* _Text for analysis_:

Translating the African Past: The Islamic Heritage of Sub-Saharan Africa

On a recent trip to the West African nation of Mali, Dr. John O. Hunwick encountered in Timbuktu signs of its legacy being resurrected in the form of new libraries. To this scholar of African history and frequent visitor to the dusty, desert city near the Niger River, the construction of libraries represented a most welcome addition to a place whose historic reputation was built on scholarship and book trading. 
“There were two new libraries I hadn’t seen before,” exclaimed Hunwick shortly after returning to the United States in early April.
 Timbuktu occupies a significant place in the worldview of African history scholars. For centuries long before European colonizers appeared there, Timbuktu reigned as the most prosperous city in sub-Saharan Africa because its accessibility to Arab traders crossing the Sahara desert helped establish the city as a premier center of trade and scholarship. And like Timbuktu, other sub-Saharan venues would experience the growth of their own intellectual and literary traditions by adopting classical Arabic.
Hunwick, a British-born historian who directs Northwestern University’s Institute for the Study of Islamic Thought in Africa (ISITA), stands at the center of a global academic enterprise to identify, collect, translate and interpret the rich store of Arabic language texts spread throughout the northernmost region of sub-Saharan Africa, known as the Sahel. The Sahel is spread across the countries that either intersect or border the Sahara desert’s southern boundaries.

* _Excerpted records_:
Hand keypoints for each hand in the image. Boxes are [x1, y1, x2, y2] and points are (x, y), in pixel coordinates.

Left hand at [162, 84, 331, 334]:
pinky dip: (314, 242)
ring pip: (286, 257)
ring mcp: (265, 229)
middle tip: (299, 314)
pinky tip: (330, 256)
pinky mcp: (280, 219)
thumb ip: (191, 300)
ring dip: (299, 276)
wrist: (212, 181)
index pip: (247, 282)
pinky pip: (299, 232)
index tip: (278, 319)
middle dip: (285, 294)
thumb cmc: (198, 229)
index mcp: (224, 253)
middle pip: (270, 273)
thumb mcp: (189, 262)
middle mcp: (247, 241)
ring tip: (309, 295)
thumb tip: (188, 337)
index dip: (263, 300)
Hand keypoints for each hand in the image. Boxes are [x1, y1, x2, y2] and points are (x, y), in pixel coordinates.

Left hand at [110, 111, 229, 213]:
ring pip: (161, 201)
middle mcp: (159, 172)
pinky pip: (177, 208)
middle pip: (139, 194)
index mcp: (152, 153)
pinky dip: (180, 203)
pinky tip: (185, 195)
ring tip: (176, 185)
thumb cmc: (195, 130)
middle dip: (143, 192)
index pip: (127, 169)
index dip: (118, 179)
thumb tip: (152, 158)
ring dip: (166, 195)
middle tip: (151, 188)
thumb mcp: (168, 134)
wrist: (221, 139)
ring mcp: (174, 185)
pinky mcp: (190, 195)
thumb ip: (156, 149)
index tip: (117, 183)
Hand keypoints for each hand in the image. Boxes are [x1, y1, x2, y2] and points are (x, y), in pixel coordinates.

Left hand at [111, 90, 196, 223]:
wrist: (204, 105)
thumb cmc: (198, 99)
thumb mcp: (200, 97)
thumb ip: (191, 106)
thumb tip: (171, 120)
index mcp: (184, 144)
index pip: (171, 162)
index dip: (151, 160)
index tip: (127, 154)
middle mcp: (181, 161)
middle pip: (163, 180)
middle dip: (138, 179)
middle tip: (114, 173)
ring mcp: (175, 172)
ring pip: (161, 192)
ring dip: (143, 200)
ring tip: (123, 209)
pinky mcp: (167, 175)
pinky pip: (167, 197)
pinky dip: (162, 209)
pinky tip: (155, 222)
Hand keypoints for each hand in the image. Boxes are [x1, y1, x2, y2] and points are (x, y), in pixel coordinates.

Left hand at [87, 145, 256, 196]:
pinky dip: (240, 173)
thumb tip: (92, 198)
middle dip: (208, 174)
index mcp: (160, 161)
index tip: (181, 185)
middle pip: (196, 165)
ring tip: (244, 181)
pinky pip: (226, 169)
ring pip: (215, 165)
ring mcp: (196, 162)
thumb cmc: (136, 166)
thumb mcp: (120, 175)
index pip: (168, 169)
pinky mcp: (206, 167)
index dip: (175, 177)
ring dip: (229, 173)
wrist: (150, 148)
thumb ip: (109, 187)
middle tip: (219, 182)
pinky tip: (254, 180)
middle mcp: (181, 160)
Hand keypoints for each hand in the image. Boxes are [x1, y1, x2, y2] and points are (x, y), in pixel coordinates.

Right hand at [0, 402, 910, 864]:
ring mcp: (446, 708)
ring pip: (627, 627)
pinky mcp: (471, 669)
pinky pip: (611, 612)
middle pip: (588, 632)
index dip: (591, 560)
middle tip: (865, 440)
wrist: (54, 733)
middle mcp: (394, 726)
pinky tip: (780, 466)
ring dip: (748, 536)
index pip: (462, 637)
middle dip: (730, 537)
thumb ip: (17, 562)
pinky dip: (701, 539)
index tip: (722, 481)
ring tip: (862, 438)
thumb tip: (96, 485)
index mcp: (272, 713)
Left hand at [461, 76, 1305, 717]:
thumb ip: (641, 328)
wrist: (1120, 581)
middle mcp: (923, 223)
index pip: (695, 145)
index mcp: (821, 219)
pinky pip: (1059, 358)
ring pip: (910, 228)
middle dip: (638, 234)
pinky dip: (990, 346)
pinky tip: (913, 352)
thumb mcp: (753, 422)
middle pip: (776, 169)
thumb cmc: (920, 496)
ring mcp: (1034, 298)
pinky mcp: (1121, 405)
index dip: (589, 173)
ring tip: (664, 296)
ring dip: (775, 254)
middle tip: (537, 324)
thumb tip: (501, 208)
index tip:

* _To do_:
- a) Answer these questions using the article on the Islamic heritage of sub-Saharan Africa:
(i) How many new libraries did Hunwick see in Timbuktu that he had not seen before?
(ii) Which institute does Hunwick direct, and at which university?
(iii) What is the northernmost region of sub-Saharan Africa called?
- b) From the article on the Islamic heritage of sub-Saharan Africa, transcribe the stretch from "Translating the African" through "and book trading.".

* _Responses to the tasks_:
- a)
(i) Two.
(ii) The Institute for the Study of Islamic Thought in Africa (ISITA) at Northwestern University.
(iii) The Sahel.

- b)
Translating the African Past: The Islamic Heritage of Sub-Saharan Africa

On a recent trip to the West African nation of Mali, Dr. John O. Hunwick encountered in Timbuktu signs of its legacy being resurrected in the form of new libraries. To this scholar of African history and frequent visitor to the dusty, desert city near the Niger River, the construction of libraries represented a most welcome addition to a place whose historic reputation was built on scholarship and book trading.